- The US Dept of Agriculture expects American sugar stocks remain high for 2020/21.
- The USDA increased the Mexican quota by 50kmt to offset worries of a TRQ shortfall.
- The US sugar market should be balanced in 2021/22 with a Mexican quota forecast at 1.1m short tons.
The May WASDE Release
- The 2020/21 WASDE has increased the quota allocation received by Mexico by 50kmt.
- This is to counteract the expected TRQ raw sugar import shortfall from the April forecast.
- We had wondered if TRQs might be reallocated to other quota holders, but this was not the case.

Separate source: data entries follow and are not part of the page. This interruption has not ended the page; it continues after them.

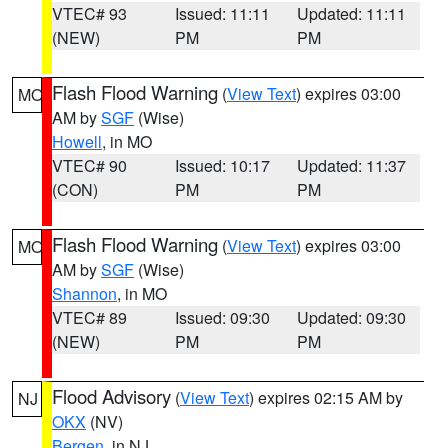
VTEC# 93
Issued: 11:11
Updated: 11:11
(NEW)
PM
PM
Flash Flood Warning
(
View Text
) expires 03:00
MO
AM by
SGF
(Wise)
Howell
, in MO
VTEC# 90
Issued: 10:17
Updated: 11:37
(CON)
PM
PM
Flash Flood Warning
(
View Text
) expires 03:00
MO
AM by
SGF
(Wise)
Shannon
, in MO
VTEC# 89
Issued: 09:30
Updated: 09:30
(NEW)
PM
PM
Flood Advisory
(
View Text
) expires 02:15 AM by
NJ
OKX
(NV)
Bergen
, in NJ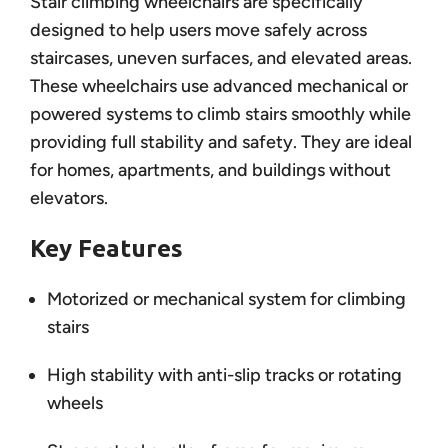
Stair climbing wheelchairs are specifically
designed to help users move safely across
staircases, uneven surfaces, and elevated areas.
These wheelchairs use advanced mechanical or
powered systems to climb stairs smoothly while
providing full stability and safety. They are ideal
for homes, apartments, and buildings without
elevators.
Key Features
Motorized or mechanical system for climbing
stairs
High stability with anti-slip tracks or rotating
wheels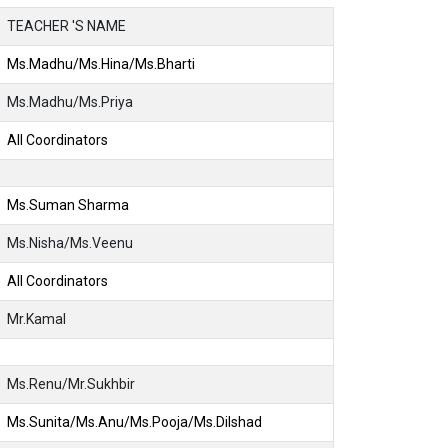
TEACHER 'S NAME
Ms.Madhu/Ms.Hina/Ms.Bharti
Ms.Madhu/Ms.Priya
All Coordinators
Ms.Suman Sharma
Ms.Nisha/Ms.Veenu
All Coordinators
Mr.Kamal
Ms.Renu/Mr.Sukhbir
Ms.Sunita/Ms.Anu/Ms.Pooja/Ms.Dilshad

- This could help relieve some of the pressure on the No.16 futures market that has been trading at high levels recently.
- Mexican producers are sure to maximise their US allocation as they look to reduce their world market sales this year.

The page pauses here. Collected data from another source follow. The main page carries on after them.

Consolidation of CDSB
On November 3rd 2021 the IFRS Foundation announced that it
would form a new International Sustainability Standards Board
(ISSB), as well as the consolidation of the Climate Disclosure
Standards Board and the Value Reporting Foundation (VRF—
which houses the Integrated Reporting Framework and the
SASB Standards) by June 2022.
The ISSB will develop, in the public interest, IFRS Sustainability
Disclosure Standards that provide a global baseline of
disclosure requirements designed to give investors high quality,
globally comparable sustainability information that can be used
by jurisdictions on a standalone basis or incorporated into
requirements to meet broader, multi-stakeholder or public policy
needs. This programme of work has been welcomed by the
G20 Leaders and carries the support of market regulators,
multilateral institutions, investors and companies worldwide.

- Therefore, this should see more sellers hedging the No.16 contract (US delivered futures contract).
- Supply dynamics show no sign of being affected by the fire at the Baltimore refinery last month, as we reported earlier.
2021/22 WASDE Outlook
- The May release is also the first look forward to the next season.
2021/22 WASDE estimate
- The USDA expects a normal production year next season, with a strong beet crop and slightly reduce cane yields.
- The need for imports will reduce, and raws sugar quota (TRQ) will return to normal levels.
- They had been increased in 2019/20 and 2020/21 as a result of the disastrous beet crop in 2019.
- The impact of that crop shortfall looks to finally be over.
- At current estimates, Mexico will likely receive 1.1m short tons of access to the US market next season.